==== Text to read
A physical understanding is absolutely essential to everything I do in physics, and I want to be as strict with it as I can while studying classical mechanics.
My new issue is with Kirchhoff's rules. I definitely understand the reasoning behind them, matter is conserved, as well as energy, so of course the junction rule describes matter, and the loop rule describes the conservation of energy through voltage. However, the instant I see this intuitive law in action, I fail to picture what is actually occurring on the atomic level.
To understand circuits, I had to learn electro-chemistry to try and understand the inner workings of a battery. I understand at this point that all batteries are effectively two separated electrodes, an anode and a cathode. By connecting the two together with a wire, their chemical composition (e.g, zinc vs copper) results in a redox reaction in which the atoms of the anode release their electrons into the wire, which travel around the new circuit, and on the way interact with various resistors.
One important point I inferred from this understanding is that electrons can NOT flow from the cathode to the anode (at least for commercial, non-rechargeable batteries).
Returning to the above circuit, let me quickly solve it so I have the reality of what is happening, and use it to describe my confusion.
========
==== Raw data
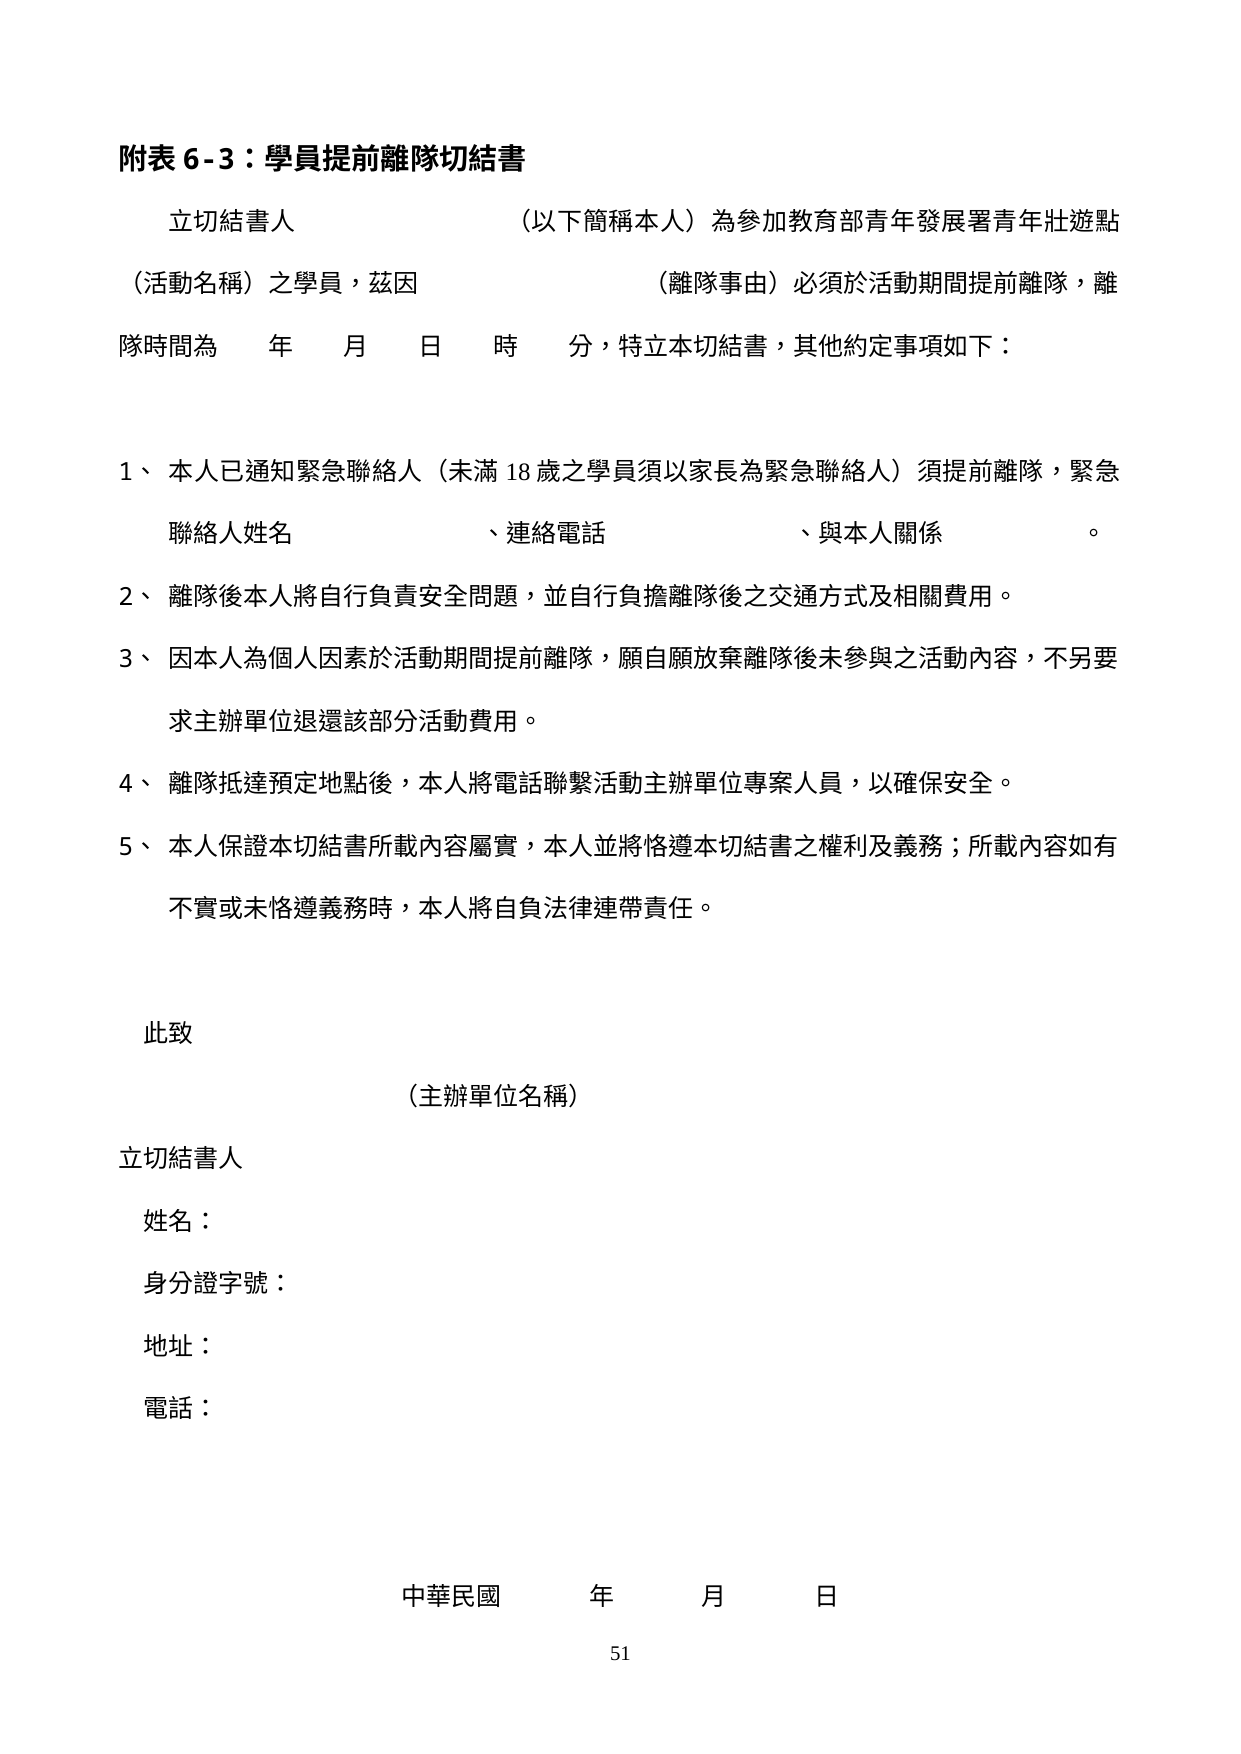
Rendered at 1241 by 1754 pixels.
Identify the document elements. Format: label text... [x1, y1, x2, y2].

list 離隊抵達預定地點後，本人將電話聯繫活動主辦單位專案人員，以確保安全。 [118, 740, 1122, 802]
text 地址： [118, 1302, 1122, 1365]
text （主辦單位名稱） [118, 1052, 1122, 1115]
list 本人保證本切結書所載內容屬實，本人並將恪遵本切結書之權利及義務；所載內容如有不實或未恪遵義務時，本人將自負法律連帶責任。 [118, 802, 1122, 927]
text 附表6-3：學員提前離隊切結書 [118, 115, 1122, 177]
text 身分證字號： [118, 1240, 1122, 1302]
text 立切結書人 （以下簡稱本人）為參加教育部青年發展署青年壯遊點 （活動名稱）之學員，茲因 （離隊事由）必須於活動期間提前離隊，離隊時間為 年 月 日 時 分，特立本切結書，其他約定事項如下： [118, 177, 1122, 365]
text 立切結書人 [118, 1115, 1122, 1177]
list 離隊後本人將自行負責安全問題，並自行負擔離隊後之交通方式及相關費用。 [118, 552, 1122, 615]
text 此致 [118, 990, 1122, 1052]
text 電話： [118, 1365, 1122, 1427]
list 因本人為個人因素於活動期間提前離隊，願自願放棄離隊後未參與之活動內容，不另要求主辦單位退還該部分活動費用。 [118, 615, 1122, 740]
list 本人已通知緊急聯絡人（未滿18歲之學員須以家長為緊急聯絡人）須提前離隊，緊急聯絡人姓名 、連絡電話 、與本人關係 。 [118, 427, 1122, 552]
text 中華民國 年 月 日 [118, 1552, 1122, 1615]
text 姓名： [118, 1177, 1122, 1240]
========
• **Tasks to perform**:
1 – Copy the passage from the post about Kirchhoff's rules, everything from "One important point" down to "commercial, non-rechargeable batteries).".
2 – Write out the lines of the records, everything from the line containing "list 離隊抵達預定地點後，本人將電話聯繫活動主辦單位專案人員，以確保安全。 [118, 740, 1122, 802]" down to the last line of the records.

• **Written answers**:
1 –
One important point I inferred from this understanding is that electrons can NOT flow from the cathode to the anode (at least for commercial, non-rechargeable batteries).

2 –
list 離隊抵達預定地點後，本人將電話聯繫活動主辦單位專案人員，以確保安全。 [118, 740, 1122, 802]
text 地址： [118, 1302, 1122, 1365]
text （主辦單位名稱） [118, 1052, 1122, 1115]
list 本人保證本切結書所載內容屬實，本人並將恪遵本切結書之權利及義務；所載內容如有不實或未恪遵義務時，本人將自負法律連帶責任。 [118, 802, 1122, 927]
text 附表6-3：學員提前離隊切結書 [118, 115, 1122, 177]
text 身分證字號： [118, 1240, 1122, 1302]
text 立切結書人 （以下簡稱本人）為參加教育部青年發展署青年壯遊點 （活動名稱）之學員，茲因 （離隊事由）必須於活動期間提前離隊，離隊時間為 年 月 日 時 分，特立本切結書，其他約定事項如下： [118, 177, 1122, 365]
text 立切結書人 [118, 1115, 1122, 1177]
list 離隊後本人將自行負責安全問題，並自行負擔離隊後之交通方式及相關費用。 [118, 552, 1122, 615]
text 此致 [118, 990, 1122, 1052]
text 電話： [118, 1365, 1122, 1427]
list 因本人為個人因素於活動期間提前離隊，願自願放棄離隊後未參與之活動內容，不另要求主辦單位退還該部分活動費用。 [118, 615, 1122, 740]
list 本人已通知緊急聯絡人（未滿18歲之學員須以家長為緊急聯絡人）須提前離隊，緊急聯絡人姓名 、連絡電話 、與本人關係 。 [118, 427, 1122, 552]
text 中華民國 年 月 日 [118, 1552, 1122, 1615]
text 姓名： [118, 1177, 1122, 1240]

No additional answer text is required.